• Page excerpt
Kidnapped Sailors Return to Turkey, Describe Death Threats and Forest Captivity

Maritime Activity Reports, Inc.

February 15, 2021

© Barend J V Rensburg / MarineTraffic.com

© Barend J V Rensburg / MarineTraffic.com

Fifteen Turkish sailors kidnapped by pirates last month in the Gulf of Guinea arrived back in Turkey on Sunday and the ship’s captain described how they faced death threats and were held in a forest during their three-week ordeal.

The sailors hugged relatives as they arrived before dawn at Istanbul Airport, where they were greeted by Turkish Foreign Minister Mevlut Cavusoglu and other officials, two days after news of their release in Nigeria emerged.

“We were in a forest. There were tough conditions. There were constantly armed men at our side,” Mustafa Kaya, captain of the ship Mozart from which the crew were abducted, was cited as saying by the Demiroren news agency.

The Liberian-flagged containership was headed to Cape Town from Lagos when it was attacked on January 23, 160 kilometers off Sao Tome island, maritime reports showed. One Azeri sailor was killed in what the crew described as a sophisticated and well-orchestrated attack.

• List of tasks
A – Rewrite the kidnapped sailors article's paragraph beginning "The Liberian-flagged containership" as a bulleted list that keeps its main facts.
B – Based on the kidnapped sailors article, answer yes or no to each statement and quote the words that decide it: (i) Turkish Foreign Minister Mevlut Cavusoglu greeted the sailors at Istanbul Airport. (ii) The ship was headed from Cape Town to Lagos. (iii) Mustafa Kaya was the captain of the Mozart.
C – Extend the kidnapped sailors article past its final sentence.
The entries after this point are separate material and have no connection to the kidnapped sailors article.

• Data extracts
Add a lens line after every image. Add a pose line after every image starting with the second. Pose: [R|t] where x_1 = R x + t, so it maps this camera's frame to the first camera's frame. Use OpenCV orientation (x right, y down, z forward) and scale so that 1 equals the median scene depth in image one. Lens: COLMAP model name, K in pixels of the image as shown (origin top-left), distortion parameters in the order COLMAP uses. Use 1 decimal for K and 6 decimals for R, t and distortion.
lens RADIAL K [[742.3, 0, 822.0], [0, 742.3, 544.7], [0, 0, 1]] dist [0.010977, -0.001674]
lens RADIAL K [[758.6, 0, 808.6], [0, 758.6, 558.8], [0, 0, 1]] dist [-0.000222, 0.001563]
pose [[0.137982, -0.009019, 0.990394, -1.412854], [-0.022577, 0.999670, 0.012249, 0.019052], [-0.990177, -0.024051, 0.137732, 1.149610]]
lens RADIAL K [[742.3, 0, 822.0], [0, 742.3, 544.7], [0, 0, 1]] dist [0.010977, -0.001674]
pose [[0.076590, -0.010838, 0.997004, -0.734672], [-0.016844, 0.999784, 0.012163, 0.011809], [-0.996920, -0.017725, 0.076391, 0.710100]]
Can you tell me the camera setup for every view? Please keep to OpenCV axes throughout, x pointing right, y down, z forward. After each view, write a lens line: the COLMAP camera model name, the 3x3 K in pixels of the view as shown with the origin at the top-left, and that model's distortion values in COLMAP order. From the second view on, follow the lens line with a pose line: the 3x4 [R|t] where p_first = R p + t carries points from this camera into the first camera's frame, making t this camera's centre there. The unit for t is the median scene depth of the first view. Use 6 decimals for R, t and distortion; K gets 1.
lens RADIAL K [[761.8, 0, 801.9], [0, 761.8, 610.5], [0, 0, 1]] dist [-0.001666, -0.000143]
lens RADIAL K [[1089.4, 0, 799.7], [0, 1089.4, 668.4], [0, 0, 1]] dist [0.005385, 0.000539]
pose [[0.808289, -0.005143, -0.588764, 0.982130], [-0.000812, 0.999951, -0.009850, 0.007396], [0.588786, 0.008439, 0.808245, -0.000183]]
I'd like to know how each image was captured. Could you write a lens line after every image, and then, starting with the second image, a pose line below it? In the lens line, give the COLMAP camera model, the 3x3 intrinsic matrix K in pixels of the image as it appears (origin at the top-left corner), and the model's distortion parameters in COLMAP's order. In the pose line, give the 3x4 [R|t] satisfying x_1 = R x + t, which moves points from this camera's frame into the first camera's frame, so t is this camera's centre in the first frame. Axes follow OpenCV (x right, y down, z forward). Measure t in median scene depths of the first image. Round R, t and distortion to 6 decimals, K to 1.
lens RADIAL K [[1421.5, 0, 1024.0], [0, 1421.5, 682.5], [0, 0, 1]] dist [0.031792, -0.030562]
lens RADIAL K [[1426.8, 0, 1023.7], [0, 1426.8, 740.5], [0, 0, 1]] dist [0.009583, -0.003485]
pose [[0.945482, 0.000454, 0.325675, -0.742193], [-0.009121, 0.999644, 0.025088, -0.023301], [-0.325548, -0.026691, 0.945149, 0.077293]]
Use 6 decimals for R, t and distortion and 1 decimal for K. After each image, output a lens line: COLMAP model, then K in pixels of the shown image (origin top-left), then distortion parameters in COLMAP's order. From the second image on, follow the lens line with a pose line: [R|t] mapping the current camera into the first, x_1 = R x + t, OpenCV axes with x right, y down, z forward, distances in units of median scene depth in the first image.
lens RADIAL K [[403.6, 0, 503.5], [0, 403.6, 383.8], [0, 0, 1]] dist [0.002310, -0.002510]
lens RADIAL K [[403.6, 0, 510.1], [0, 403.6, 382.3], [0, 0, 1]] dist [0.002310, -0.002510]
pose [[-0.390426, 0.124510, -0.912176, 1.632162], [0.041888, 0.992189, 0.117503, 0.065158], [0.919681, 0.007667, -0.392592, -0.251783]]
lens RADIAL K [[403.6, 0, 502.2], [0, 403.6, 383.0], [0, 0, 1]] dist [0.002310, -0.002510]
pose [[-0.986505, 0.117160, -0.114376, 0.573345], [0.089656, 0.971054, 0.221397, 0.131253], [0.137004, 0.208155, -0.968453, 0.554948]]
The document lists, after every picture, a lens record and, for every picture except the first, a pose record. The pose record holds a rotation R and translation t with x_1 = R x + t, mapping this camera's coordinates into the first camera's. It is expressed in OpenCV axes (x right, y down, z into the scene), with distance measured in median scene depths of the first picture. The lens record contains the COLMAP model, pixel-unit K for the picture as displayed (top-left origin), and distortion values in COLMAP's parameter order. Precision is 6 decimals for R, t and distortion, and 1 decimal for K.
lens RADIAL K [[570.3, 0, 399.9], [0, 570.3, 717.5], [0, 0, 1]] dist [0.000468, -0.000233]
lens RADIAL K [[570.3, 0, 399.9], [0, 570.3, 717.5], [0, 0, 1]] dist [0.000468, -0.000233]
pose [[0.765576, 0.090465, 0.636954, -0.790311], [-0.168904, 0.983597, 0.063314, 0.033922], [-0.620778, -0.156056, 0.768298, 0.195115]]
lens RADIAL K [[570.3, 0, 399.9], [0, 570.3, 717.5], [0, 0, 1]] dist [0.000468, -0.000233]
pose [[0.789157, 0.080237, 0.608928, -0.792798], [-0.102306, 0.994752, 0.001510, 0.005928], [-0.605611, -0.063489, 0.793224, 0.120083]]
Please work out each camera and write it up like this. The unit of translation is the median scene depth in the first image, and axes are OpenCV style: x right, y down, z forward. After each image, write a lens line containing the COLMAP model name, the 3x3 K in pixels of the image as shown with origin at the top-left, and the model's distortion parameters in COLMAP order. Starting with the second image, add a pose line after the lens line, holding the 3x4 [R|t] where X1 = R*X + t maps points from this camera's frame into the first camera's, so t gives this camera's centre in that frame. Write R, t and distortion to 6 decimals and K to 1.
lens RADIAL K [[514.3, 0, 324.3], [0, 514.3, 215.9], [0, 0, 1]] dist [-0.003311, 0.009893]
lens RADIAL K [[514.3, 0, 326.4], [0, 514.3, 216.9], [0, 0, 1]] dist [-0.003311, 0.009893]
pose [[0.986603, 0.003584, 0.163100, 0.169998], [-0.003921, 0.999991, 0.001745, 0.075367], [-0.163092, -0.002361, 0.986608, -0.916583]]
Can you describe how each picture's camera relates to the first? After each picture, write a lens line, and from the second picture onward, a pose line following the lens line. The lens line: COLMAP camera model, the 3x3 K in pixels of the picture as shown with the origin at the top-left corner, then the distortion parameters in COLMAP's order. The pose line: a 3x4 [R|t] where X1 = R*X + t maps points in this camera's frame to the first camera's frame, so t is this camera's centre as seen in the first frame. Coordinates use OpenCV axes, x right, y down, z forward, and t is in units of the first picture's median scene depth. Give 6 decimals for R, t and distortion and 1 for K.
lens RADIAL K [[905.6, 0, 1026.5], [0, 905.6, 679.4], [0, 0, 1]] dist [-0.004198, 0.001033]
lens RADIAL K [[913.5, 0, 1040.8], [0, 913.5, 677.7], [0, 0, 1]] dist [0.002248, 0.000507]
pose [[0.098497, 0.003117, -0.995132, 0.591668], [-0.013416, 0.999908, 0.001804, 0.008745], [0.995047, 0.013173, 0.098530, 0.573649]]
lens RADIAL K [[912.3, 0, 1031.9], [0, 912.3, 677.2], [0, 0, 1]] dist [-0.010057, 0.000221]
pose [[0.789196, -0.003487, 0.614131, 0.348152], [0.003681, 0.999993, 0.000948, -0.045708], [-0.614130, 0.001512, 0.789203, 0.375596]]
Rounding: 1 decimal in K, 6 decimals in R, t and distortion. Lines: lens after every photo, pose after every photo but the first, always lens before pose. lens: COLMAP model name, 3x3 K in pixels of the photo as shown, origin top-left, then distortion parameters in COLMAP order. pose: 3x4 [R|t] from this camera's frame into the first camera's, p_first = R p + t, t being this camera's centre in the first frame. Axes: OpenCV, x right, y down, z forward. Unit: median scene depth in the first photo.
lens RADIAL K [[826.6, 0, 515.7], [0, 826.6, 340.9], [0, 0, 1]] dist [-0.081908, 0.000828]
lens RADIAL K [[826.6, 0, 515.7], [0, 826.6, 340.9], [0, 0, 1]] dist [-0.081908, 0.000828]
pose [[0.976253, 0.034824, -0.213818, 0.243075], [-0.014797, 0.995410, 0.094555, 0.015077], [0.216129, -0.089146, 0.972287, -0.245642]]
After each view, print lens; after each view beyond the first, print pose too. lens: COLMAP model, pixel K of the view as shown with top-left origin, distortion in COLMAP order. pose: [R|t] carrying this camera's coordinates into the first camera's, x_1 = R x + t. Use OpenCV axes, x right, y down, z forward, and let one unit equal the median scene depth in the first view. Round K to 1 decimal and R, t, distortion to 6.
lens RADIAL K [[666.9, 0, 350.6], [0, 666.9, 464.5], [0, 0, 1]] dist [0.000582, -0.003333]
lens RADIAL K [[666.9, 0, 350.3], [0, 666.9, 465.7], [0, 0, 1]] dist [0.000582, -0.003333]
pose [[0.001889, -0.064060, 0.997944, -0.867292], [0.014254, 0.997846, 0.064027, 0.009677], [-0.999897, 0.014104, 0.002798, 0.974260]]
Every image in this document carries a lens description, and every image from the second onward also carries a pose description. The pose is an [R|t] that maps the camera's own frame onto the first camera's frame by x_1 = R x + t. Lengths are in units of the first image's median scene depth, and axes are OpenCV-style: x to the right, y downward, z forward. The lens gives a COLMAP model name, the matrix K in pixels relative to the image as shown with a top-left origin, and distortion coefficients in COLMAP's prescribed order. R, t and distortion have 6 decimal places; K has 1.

• Set of answers
A –
- The Liberian-flagged containership was sailing from Lagos to Cape Town.
- It was attacked on January 23, 160 kilometers off Sao Tome island, according to maritime reports.
- One Azeri sailor was killed.
- The crew described the attack as sophisticated and well-orchestrated.

B –
(i) Yes: "they were greeted by Turkish Foreign Minister Mevlut Cavusoglu and other officials"
(ii) No: "was headed to Cape Town from Lagos"
(iii) Yes: "Mustafa Kaya, captain of the ship Mozart"

C –
“We didn’t experience physical violence but they exerted psychological pressure during the negotiations. They said ‘we will kill you if your company does not do what we want’,” Kaya said.

Kaya said that at the time of their abduction the crew had locked themselves in a secure room but that the pirates had forced their way in after a five-hour struggle.

“They were constantly opening fire, firing randomly inside. At that time one of our colleagues died. He was shot in the belly. We are very sad,” he said.

The crew was finally taken by boat and released at a safe place specified by the company. Their release came two weeks after the attackers made contact to discuss a ransom.

After their release, Levent Karsan from Istanbul-based Boden Shipping had said that the sailors were all in good health and that it was not a political kidnapping, but solely aimed at getting a ransom, with talks handled by a team based in Hamburg.